Masters Theses

Date of Award

8-2000

Degree Type

Thesis

Degree Name

Master of Architecture

Major

Architecture

Major Professor

Tracy Moir-McClean

Committee Members

J. William Reese

Abstract

This study is an inquiry into the elements of Form, Light, Path, Orientation and Place in spiritual architecture and the application of these principles in the design of a chapel.

The architecture of the church is to express in built form the connection between God (sometimes gods) and man. That's why spiritual architecture is called the "House of God." Although spiritual experience is intuitive and personal—no one can tell whether or not another person experiences the spiritual awareness intended by a spiritual place— spiritual architecture's purpose is to signal and facilitate this experience.

Throughout history, spiritual architecture has employed the elements of design in form and place, with which this study is concerned, in ways which have given this architecture universal recognition as spiritual places.

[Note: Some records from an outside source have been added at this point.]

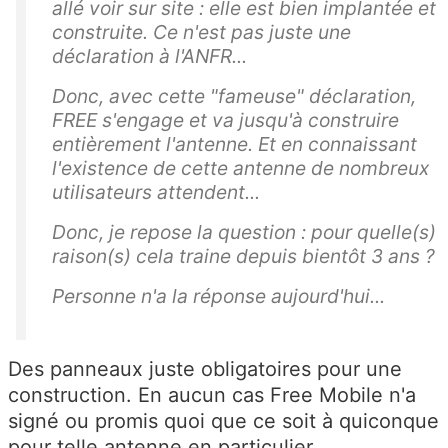
allé voir sur site : elle est bien implantée et
construite. Ce n'est pas juste une
déclaration à l'ANFR...
Donc, avec cette "fameuse" déclaration,
FREE s'engage et va jusqu'à construire
entièrement l'antenne. Et en connaissant
l'existence de cette antenne de nombreux
utilisateurs attendent...
Donc, je repose la question : pour quelle(s)
raison(s) cela traine depuis bientôt 3 ans ?
Personne n'a la réponse aujourd'hui...
Des panneaux juste obligatoires pour une
construction. En aucun cas Free Mobile n'a
signé ou promis quoi que ce soit à quiconque
pour telle antenne en particulier.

Path, Orientation and Place set spiritual architecture apart from the patterns or chaos of the ordinary—the profane, as Mircea Eliade identifies the commonplace. Light, in spiritual architecture, supports perception of a spiritual dimension. Since the development of spiritual architecture as places of assembly, light has been used to tell stories or to suggest other realities beyond the physical world, independent of its function as illumination.

Form in spiritual architecture is founded in shapes with perfect geometries which reflected the perfect symmetry and universal center of cosmological, social and political orders balanced on the belief in a universal authority.

This thesis explores these principles in the design of a Christian chapel.